Segment Start: EXTRACTED INFORMATION

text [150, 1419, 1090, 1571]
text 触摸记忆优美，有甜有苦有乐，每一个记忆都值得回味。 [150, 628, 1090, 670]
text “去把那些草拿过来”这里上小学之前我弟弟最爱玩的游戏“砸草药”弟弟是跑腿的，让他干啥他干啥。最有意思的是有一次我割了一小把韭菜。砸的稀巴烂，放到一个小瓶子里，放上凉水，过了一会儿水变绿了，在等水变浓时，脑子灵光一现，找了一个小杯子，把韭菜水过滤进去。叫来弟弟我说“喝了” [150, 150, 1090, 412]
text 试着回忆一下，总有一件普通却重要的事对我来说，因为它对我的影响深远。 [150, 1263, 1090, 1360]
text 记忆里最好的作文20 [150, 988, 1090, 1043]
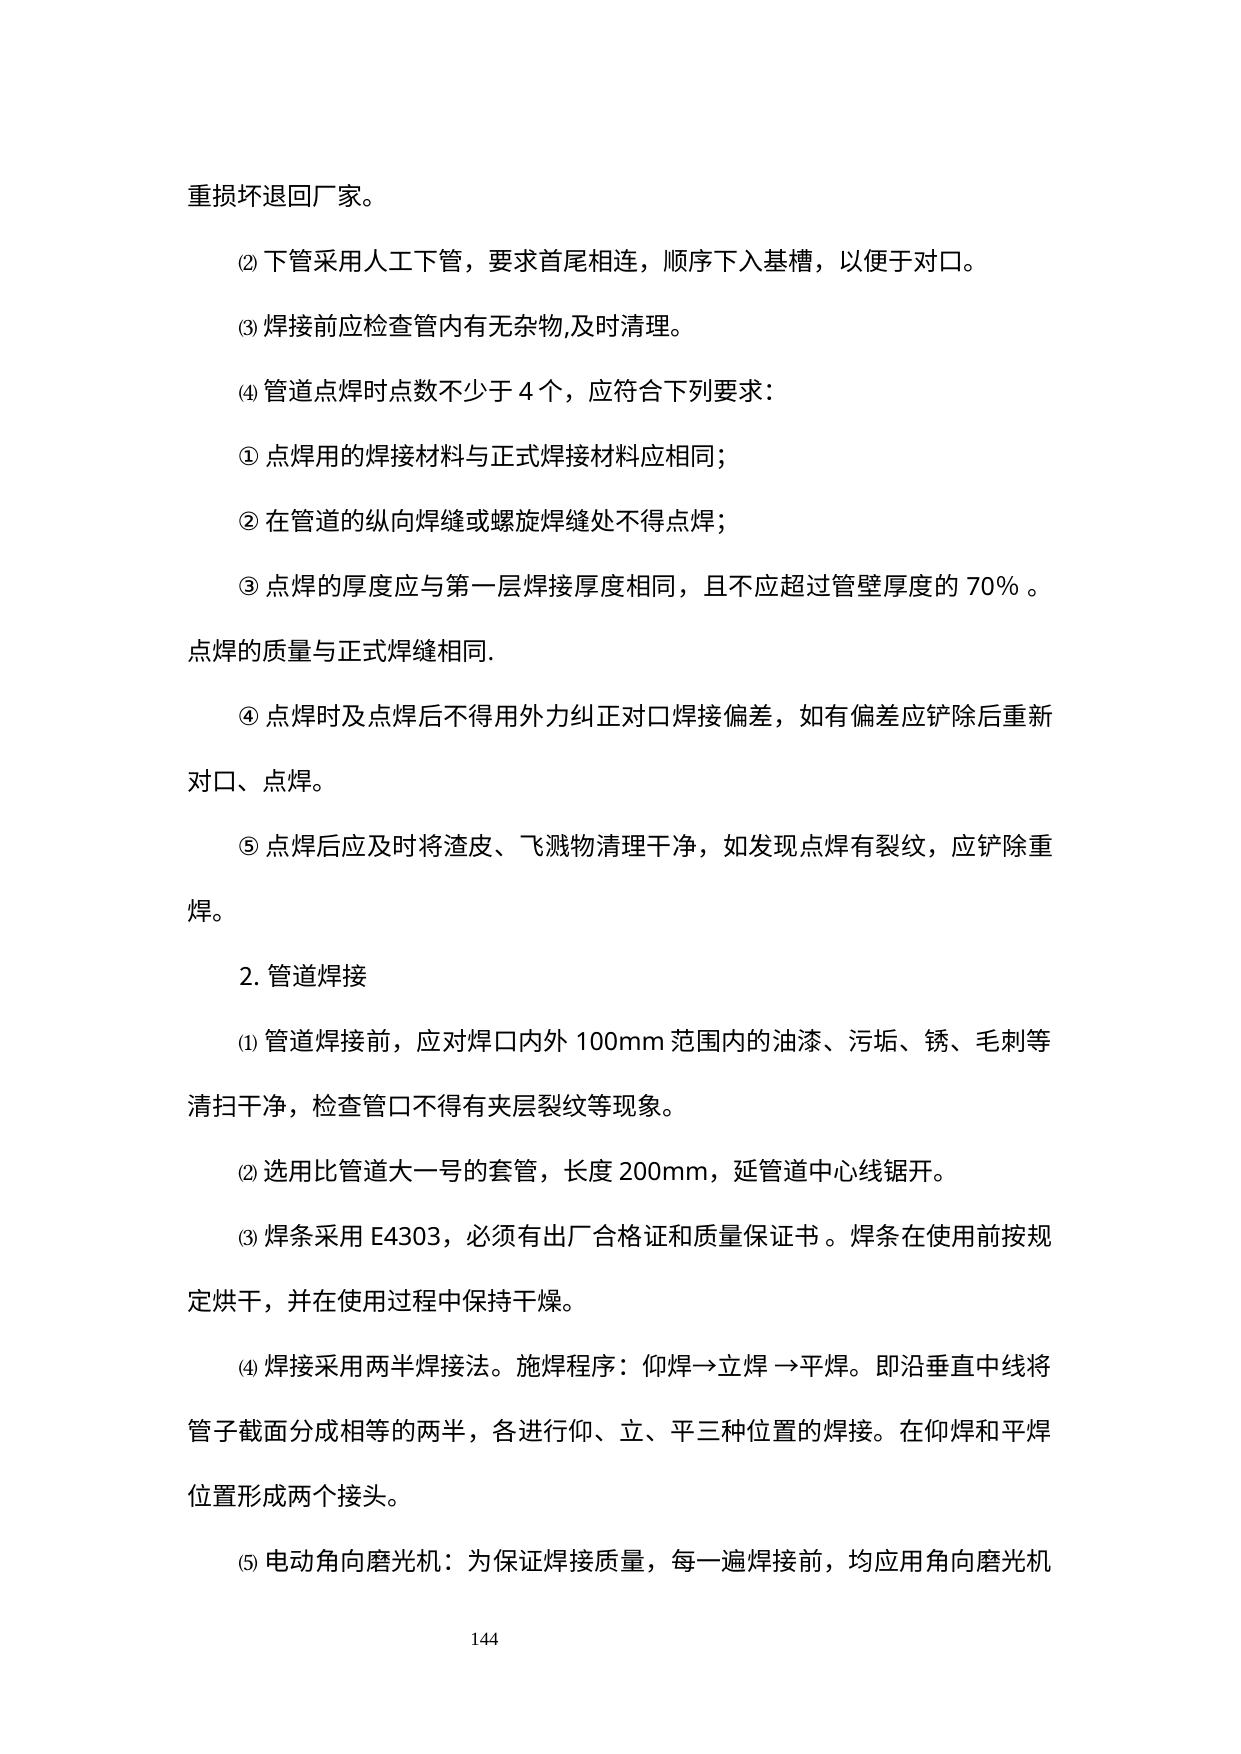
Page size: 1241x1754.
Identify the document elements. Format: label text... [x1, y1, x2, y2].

Segment End: EXTRACTED INFORMATION
Segment Start: EXTRACTED INFORMATION

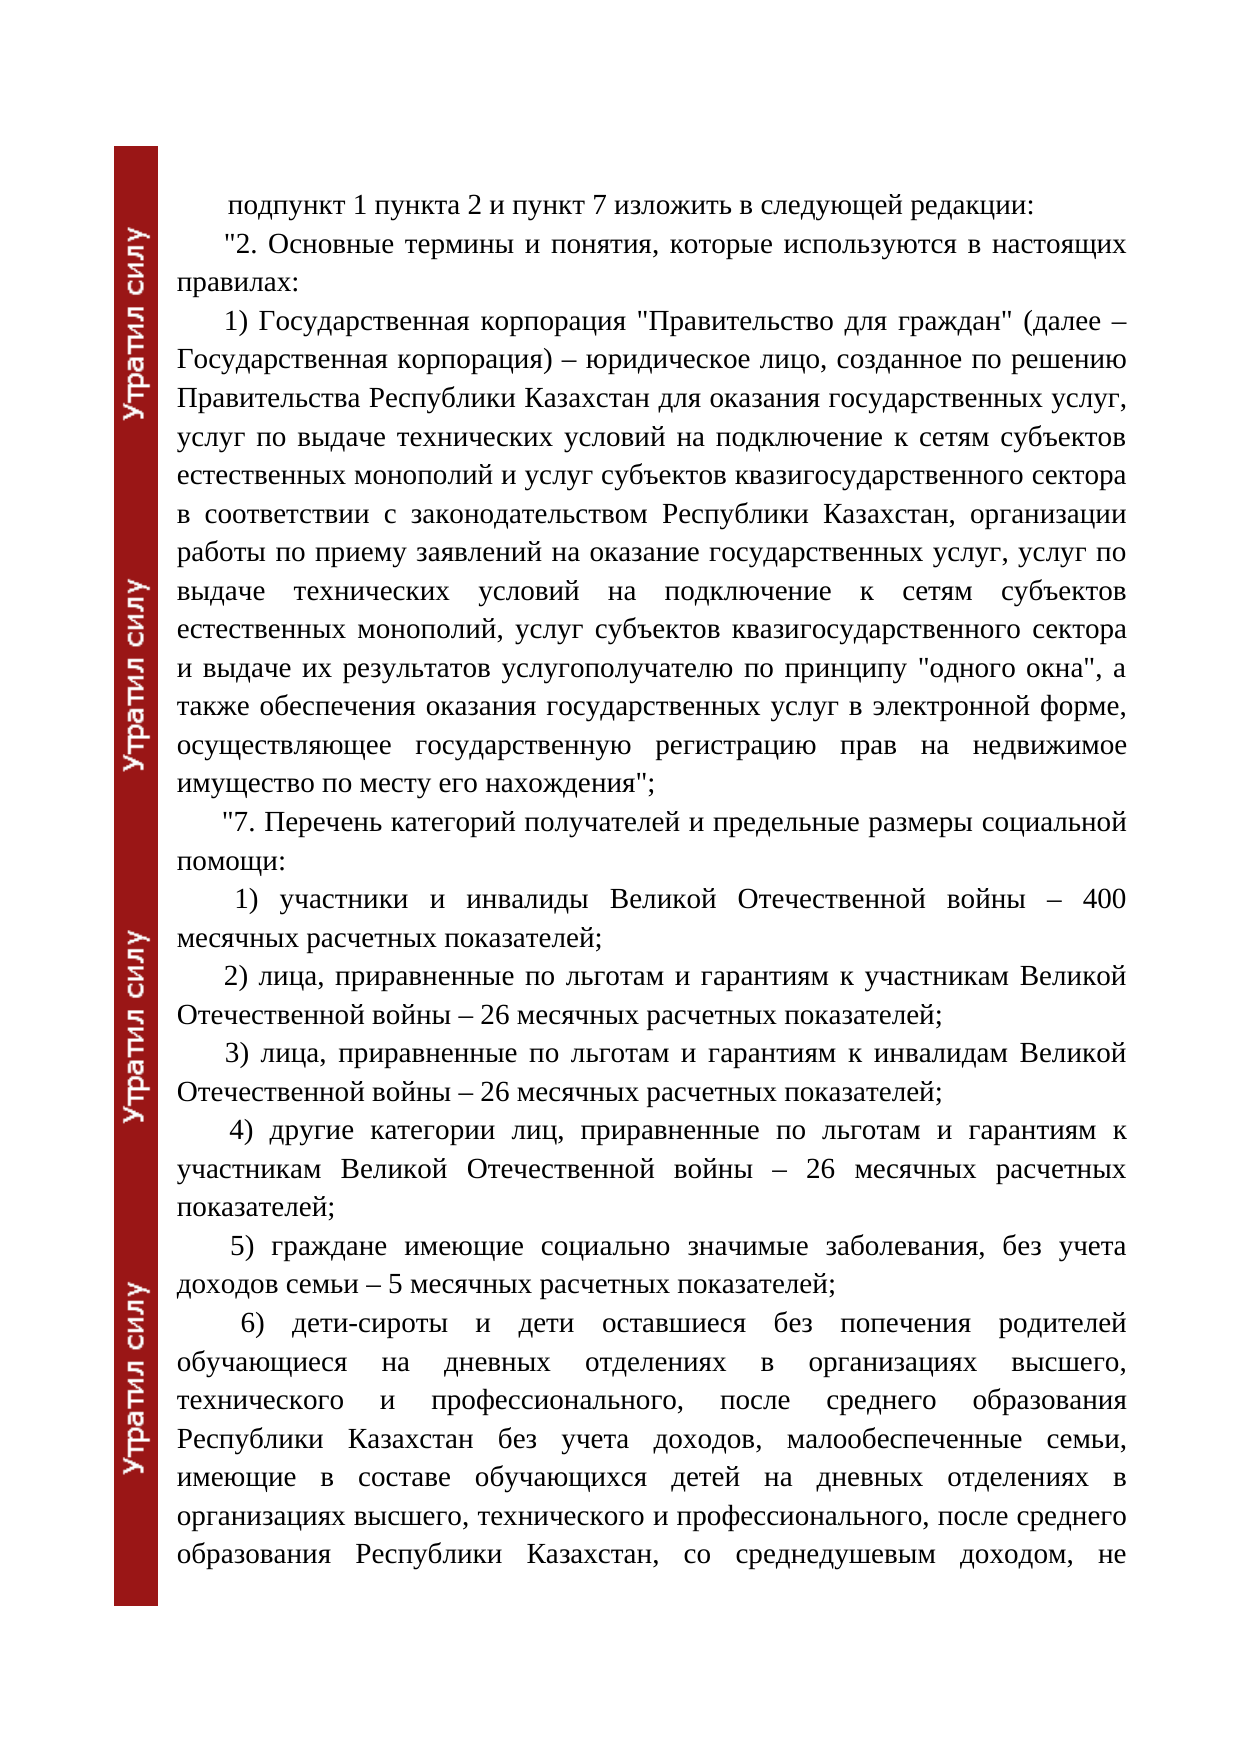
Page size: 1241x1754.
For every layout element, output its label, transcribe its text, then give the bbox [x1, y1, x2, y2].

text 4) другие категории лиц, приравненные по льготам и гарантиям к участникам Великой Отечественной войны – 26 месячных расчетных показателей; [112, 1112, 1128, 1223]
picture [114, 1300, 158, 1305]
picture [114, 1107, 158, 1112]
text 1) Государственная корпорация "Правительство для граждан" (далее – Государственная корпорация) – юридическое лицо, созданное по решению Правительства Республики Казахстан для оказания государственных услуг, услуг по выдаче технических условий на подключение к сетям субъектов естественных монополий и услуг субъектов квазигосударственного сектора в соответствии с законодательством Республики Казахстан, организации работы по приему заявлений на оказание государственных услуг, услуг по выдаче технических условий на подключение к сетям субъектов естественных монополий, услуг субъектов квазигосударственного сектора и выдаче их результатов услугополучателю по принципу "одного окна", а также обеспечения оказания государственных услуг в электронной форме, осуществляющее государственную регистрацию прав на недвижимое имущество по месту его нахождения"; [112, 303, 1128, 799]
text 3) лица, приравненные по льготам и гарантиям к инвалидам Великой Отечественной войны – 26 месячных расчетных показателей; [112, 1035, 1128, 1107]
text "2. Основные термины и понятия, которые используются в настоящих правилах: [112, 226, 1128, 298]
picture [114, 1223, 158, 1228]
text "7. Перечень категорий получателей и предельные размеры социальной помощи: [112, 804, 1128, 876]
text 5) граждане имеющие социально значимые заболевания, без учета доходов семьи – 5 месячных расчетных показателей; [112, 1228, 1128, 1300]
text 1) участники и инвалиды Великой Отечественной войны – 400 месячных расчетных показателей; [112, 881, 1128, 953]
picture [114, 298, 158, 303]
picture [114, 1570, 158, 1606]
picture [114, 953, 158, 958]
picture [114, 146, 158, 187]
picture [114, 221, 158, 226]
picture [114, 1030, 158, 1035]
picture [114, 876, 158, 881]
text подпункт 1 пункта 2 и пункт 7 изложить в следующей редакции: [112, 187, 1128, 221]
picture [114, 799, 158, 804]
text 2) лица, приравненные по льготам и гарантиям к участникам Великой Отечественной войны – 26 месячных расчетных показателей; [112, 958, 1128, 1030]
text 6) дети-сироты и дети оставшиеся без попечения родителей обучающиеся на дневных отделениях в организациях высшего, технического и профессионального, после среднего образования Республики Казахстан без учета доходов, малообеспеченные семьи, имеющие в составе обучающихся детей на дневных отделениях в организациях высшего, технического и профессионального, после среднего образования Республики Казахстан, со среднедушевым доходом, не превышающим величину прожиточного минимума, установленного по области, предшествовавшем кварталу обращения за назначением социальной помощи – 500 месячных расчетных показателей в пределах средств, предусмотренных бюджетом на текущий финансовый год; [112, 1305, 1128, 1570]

Segment End: EXTRACTED INFORMATION

## YOUR ASSIGNMENT
Nothing but the lines above from the one that has "text [150, 1419, 1090, 1571]" down to the one that has "Identify the document" belongs in the answer, copied exactly, without pictures.

## ANSWER SECTION
text [150, 1419, 1090, 1571]
text 触摸记忆优美，有甜有苦有乐，每一个记忆都值得回味。 [150, 628, 1090, 670]
text “去把那些草拿过来”这里上小学之前我弟弟最爱玩的游戏“砸草药”弟弟是跑腿的，让他干啥他干啥。最有意思的是有一次我割了一小把韭菜。砸的稀巴烂，放到一个小瓶子里，放上凉水，过了一会儿水变绿了，在等水变浓时，脑子灵光一现，找了一个小杯子，把韭菜水过滤进去。叫来弟弟我说“喝了” [150, 150, 1090, 412]
text 试着回忆一下，总有一件普通却重要的事对我来说，因为它对我的影响深远。 [150, 1263, 1090, 1360]
text 记忆里最好的作文20 [150, 988, 1090, 1043]
Page size: 1241x1754.
Identify the document elements. Format: label text... [x1, y1, x2, y2].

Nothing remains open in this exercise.